**** ИСХОДНЫЙ ТЕКСТ ****
Заявление Владимира Путина, сделанное им на прошлой неделе в городе Жуковском, о создании на базе этого подмосковного наукограда национального центра авиастроения, комментируется в основном как бесспорное благо для отечественного авиапрома.
«Убежден, что сегодня у Жуковского есть все возможности стать динамично развивающимся центром авиастроения России, да и не только России – Европы и всего мира, – подчеркнул президент. – Здесь предстоит создать авиационный кластер, серьезный и большой: разместить институты и объединенный инженерный центр; развернуть подразделения основных фирм, работающих как в авиастроении, так и в смежных отраслях; построить современную промышленную, транспортную, инженерную и, конечно, социальную инфраструктуру. Здесь будет сформирована сеть научных венчурных предприятий. Дополнительные возможности должны быть предложены для малого бизнеса, для самостоятельных лабораторий, дизайнерских и научных центров».
**** ИЗВЛЕЧЁННЫЕ ДАННЫЕ ****
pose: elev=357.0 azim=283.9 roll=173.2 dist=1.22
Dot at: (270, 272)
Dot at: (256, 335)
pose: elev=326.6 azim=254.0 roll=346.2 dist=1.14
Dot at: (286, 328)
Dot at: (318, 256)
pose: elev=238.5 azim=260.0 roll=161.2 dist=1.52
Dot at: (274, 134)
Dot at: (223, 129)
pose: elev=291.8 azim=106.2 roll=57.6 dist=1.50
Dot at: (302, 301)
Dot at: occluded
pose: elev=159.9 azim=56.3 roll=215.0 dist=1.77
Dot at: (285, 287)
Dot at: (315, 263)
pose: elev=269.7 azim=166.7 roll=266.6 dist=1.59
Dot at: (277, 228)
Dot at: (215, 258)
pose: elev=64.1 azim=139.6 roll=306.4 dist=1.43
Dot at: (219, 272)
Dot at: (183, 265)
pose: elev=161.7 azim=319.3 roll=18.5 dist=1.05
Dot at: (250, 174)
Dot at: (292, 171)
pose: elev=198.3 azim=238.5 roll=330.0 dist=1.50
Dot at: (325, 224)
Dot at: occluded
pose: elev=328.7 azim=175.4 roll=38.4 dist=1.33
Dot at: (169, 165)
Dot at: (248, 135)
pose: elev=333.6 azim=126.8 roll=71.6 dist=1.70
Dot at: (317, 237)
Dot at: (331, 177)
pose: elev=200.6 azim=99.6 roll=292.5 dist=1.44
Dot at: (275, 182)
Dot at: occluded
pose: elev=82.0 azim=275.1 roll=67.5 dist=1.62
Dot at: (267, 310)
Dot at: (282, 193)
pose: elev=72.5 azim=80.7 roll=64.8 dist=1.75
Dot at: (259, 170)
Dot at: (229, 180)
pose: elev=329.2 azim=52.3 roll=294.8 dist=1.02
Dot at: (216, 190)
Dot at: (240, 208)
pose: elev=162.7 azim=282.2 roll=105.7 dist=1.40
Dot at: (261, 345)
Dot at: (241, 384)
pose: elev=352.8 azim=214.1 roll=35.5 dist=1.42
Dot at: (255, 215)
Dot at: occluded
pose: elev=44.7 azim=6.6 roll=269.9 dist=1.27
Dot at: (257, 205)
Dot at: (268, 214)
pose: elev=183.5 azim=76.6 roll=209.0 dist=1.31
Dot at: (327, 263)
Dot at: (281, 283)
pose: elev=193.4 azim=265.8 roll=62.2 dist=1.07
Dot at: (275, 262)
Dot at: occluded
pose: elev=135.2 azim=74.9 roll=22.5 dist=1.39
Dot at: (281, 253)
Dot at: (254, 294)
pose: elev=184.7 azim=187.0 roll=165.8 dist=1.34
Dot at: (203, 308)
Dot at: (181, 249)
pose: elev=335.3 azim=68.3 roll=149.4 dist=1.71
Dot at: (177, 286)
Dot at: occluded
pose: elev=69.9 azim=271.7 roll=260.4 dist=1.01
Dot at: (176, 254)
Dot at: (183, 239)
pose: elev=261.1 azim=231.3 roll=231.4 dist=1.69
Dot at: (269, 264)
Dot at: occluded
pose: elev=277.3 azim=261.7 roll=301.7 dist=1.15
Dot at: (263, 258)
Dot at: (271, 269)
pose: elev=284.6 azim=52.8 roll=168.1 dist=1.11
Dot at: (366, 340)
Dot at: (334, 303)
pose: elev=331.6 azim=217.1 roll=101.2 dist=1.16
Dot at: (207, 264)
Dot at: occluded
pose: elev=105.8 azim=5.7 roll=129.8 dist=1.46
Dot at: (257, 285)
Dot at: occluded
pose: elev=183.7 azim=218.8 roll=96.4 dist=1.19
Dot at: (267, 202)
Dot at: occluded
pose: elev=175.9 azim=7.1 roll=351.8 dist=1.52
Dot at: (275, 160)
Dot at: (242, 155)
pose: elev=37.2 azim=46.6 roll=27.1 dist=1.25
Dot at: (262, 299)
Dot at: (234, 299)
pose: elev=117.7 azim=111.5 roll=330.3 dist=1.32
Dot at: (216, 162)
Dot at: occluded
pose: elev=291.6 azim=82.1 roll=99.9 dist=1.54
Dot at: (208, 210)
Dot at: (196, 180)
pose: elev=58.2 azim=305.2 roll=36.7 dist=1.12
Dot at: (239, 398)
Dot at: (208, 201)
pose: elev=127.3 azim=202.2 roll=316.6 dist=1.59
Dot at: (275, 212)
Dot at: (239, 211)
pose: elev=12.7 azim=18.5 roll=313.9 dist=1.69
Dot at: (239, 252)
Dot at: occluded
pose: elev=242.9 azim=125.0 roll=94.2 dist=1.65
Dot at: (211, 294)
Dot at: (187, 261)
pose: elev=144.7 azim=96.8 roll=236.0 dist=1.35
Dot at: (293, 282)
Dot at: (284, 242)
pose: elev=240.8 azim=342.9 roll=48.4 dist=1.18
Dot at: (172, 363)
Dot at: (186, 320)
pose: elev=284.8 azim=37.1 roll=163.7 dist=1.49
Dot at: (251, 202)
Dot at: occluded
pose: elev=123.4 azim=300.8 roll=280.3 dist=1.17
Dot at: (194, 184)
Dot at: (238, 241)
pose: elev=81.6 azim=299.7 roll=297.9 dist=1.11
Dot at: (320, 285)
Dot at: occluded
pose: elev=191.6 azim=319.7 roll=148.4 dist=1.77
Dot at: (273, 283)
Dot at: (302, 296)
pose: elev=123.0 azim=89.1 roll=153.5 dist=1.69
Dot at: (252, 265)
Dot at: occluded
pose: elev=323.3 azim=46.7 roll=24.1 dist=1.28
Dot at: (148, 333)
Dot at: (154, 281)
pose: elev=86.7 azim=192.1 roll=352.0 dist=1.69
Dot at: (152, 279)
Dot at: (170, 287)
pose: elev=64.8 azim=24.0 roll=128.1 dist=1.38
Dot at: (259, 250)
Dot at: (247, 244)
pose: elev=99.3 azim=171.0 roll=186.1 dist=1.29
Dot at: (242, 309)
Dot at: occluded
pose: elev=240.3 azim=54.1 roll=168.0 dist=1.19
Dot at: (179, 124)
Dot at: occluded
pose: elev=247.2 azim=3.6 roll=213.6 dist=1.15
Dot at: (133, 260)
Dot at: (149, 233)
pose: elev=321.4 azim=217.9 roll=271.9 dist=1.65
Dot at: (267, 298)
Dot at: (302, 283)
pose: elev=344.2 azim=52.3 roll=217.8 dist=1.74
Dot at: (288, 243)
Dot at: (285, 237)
****
> _ЗАДАНИЕ A_
Определите, соответствуют ли тексту о центре авиастроения в Жуковском утверждения (i) «Заявление было сделано в Жуковском», (ii) «Президент говорил о размещении там институтов и инженерного центра» и (iii) «Президент призвал ограничить участие малого бизнеса». На каждое ответьте «да» или «нет» и приведите решающие слова текста дословной цитатой.
> _ЗАДАНИЕ B_
Продолжите текст о центре авиастроения в Жуковском с того места, где он заканчивается.
Записи для этой работы не нужны.

> _ОТВЕТ A_
(i) Да: «сделанное им на прошлой неделе в городе Жуковском».
(ii) Да: «разместить институты и объединенный инженерный центр».
(iii) Нет: «Дополнительные возможности должны быть предложены для малого бизнеса».

> _ОТВЕТ B_
На все это «кластеростроение» планируется потратить около 1 млрд. долл. (см. «НГ» от 21.02.08). То есть создание мирового лидера в авиастроении обойдется в сумму, на порядок меньшую, чем проведение зимней Олимпиады в Сочи, и в шесть раз меньшую, чем выделено на ближайшие два года на функционирование Российской корпорации нанотехнологий. Попахивает очередным экономическим чудом, не иначе. Впрочем, у этого «чуда», похоже, есть идеологическая база – «Концепция развития кластерной политики в Российской Федерации», разработанная Министерством экономического развития и торговли РФ в 2007 году. Проблема, однако, в том, что до сих пор в экономической науке не существует методик определения на стадии формирования кластера точного сочетания образующих этот кластер отраслей. Об успешности кластерного подхода можно говорить только постфактум, задним числом. В этом – слабость кластерного подхода.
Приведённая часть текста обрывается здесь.